As the market shifts away from depending on the government-sponsored enterprises (GSEs) for multifamily loans, other players are stepping into the space to get a piece of the action.

Borrowers are seeing a new playing field as they search for deals in places other than the GSEs, industry leaders said during a panel discussion Tuesday at the AFT Live conference in Las Vegas.

Banks are stepping in as a leader for short-term loan financing until a borrower can look to other lenders to secure a long-term deal, said R. Lee Harris, president and CEO at Cohen-Esrey Real Estate Services.

“I feel somewhat comfortable probably for the first time in a long time that rates are going to be OK for a reasonable period of time in the next couple of years at least,” he said. “So, I don’t mind doing that bridge.”

Hedge funds are emerging on the horizon as a viable option also for short-term financing, Charles Krawitz said.

Krawitz, a national director at Fifth Third Bank, said hedge funds are making waves in the space looking for loans of less than $5 million.

“There are a couple of lenders out there that plan to do asset-backed deals, and I’ll be curious to see how that plays out as opposed to a traditional CMBS transaction,” he said.

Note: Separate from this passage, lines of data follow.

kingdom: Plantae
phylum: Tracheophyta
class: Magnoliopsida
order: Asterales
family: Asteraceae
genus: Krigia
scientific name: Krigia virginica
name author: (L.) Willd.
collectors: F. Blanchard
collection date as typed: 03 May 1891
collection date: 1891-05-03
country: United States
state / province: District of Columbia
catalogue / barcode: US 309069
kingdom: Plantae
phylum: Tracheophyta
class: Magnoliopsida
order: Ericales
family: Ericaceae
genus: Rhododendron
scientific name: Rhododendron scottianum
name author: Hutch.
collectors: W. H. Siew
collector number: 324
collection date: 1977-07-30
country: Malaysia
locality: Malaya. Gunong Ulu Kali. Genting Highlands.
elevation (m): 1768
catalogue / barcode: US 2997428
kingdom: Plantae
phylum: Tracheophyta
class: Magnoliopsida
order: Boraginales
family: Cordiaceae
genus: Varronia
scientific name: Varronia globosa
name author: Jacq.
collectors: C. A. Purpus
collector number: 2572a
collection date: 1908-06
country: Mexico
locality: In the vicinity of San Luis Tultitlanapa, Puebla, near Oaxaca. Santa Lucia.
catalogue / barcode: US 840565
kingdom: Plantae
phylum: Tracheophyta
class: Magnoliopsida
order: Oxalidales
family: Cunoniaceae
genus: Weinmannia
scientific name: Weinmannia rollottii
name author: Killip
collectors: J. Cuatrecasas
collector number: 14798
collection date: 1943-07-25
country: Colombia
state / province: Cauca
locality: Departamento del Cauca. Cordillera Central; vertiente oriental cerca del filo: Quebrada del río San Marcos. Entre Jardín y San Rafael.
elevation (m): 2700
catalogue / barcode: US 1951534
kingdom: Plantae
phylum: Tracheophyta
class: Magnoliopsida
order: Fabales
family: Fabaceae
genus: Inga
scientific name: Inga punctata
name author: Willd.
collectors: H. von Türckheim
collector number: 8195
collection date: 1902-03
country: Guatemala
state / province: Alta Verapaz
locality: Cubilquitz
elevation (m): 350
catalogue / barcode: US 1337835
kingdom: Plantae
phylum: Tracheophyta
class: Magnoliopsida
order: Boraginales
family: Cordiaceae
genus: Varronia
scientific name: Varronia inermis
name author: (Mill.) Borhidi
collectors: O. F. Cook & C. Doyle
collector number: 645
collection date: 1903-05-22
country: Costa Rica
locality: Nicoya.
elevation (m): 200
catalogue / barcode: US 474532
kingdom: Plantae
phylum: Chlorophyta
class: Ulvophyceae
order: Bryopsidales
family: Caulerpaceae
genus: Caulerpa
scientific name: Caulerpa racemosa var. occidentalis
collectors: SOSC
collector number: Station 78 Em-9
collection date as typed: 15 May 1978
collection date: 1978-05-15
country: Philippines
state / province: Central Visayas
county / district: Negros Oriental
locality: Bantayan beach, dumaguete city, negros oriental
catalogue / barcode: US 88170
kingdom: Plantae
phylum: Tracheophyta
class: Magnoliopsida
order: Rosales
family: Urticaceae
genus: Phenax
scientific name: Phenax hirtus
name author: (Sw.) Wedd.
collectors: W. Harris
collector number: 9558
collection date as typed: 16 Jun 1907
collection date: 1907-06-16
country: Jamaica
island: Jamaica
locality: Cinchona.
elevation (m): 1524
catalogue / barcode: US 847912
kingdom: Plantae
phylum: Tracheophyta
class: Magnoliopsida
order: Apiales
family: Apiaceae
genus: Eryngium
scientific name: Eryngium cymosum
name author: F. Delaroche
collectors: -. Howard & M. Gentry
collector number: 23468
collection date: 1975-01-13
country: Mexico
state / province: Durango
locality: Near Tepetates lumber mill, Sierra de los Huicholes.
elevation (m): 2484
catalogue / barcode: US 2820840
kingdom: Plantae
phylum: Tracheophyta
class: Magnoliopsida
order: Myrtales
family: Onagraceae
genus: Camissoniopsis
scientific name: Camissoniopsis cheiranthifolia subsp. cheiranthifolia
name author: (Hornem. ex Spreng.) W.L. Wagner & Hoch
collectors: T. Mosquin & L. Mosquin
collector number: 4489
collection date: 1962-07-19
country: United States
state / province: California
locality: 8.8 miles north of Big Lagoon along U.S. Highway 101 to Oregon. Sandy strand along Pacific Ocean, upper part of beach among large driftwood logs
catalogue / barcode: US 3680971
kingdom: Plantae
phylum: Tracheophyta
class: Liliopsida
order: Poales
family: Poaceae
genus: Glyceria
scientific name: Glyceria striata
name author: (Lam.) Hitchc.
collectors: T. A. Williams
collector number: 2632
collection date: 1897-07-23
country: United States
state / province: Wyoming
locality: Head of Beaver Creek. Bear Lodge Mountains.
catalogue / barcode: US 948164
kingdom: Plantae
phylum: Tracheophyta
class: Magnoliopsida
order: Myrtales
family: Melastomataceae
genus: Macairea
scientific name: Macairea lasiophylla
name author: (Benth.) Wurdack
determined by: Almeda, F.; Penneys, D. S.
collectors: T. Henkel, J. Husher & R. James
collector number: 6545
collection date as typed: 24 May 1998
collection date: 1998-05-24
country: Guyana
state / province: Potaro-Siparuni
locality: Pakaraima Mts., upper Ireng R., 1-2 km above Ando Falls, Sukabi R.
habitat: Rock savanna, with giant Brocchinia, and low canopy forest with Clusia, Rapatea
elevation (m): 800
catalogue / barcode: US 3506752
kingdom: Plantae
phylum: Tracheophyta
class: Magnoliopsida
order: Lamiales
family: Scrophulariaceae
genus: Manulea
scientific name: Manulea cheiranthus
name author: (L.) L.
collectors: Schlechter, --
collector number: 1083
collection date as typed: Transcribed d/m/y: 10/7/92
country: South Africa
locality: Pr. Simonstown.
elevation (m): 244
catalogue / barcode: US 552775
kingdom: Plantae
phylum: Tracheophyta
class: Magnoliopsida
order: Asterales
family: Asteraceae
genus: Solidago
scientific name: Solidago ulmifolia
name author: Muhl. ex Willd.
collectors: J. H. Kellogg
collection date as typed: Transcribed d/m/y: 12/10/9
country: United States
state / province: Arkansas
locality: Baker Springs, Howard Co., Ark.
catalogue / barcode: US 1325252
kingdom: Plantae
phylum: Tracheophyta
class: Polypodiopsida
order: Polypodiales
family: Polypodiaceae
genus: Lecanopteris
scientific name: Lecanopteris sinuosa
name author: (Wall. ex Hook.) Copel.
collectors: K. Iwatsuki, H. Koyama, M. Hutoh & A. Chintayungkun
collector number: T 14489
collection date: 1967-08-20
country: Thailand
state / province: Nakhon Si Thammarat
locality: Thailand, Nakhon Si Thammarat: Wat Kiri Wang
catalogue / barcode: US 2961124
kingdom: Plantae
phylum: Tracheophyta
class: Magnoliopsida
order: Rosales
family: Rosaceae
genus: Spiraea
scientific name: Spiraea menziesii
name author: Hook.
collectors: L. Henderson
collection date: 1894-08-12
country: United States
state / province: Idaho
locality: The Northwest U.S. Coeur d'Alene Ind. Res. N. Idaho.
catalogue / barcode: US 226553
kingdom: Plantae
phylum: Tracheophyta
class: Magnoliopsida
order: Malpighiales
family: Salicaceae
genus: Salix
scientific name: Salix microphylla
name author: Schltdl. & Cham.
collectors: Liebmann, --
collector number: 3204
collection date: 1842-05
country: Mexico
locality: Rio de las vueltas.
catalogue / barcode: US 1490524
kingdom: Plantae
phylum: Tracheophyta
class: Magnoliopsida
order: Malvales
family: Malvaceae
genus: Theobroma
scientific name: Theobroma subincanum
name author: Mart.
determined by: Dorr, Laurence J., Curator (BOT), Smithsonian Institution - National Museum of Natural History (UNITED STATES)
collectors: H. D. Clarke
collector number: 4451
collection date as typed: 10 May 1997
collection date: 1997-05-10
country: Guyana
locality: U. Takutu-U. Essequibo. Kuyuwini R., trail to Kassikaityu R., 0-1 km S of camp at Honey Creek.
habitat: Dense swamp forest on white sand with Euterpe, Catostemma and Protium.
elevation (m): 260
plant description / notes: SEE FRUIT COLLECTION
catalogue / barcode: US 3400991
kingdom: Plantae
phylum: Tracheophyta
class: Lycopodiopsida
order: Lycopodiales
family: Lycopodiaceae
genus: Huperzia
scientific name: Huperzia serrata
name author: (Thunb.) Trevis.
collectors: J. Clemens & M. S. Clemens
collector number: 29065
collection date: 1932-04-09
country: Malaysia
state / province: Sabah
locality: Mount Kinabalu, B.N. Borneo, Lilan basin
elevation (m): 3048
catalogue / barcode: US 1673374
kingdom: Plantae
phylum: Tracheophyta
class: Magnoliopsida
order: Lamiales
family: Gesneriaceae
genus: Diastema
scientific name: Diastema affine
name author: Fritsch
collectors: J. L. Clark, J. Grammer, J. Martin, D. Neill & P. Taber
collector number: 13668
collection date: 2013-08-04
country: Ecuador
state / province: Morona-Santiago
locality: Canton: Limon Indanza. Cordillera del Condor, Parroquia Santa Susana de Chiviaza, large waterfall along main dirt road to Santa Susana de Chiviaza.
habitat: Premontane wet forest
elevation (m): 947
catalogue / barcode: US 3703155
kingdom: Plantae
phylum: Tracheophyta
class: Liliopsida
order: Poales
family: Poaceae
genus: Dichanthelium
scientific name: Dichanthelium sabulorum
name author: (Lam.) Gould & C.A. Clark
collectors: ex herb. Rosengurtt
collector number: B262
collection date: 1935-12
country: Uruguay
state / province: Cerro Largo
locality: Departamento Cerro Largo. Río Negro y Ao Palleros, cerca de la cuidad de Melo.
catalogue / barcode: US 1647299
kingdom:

Charles Ostroff, chief underwriter at Arbor Commercial Mortgage, said local banks are putting pressure on to compete for multifamily deals.

“Over time, local banks got into what I would say construction lending, very risky lending, with lots of problems,” he said. “They’ve recently worked out and worked through their problems, and right now they’re looking to put more money on the streets.”

Kristen Croxton, executive vice president of Beech Street Capital, discussed how conduit lenders are keeping competitive with Fannie Mae and Freddie Mac by being more flexible.

“It’s a great place to go if you’ve got something that’s a little bit off that Fannie and Freddie don’t like,” she said.

Another set of lenders giving the GSEs a run for their money are the life companies, the panel said. However, those deals haven’t changed as drastically as CMBS loans over their lifetime, Harris said.

And despite the fact that there are plenty of options in the multifamily loan space, it’s a shared momentum that has enough deals to go around, he said.

“There’s plenty of liquidity in the market,” Harris added.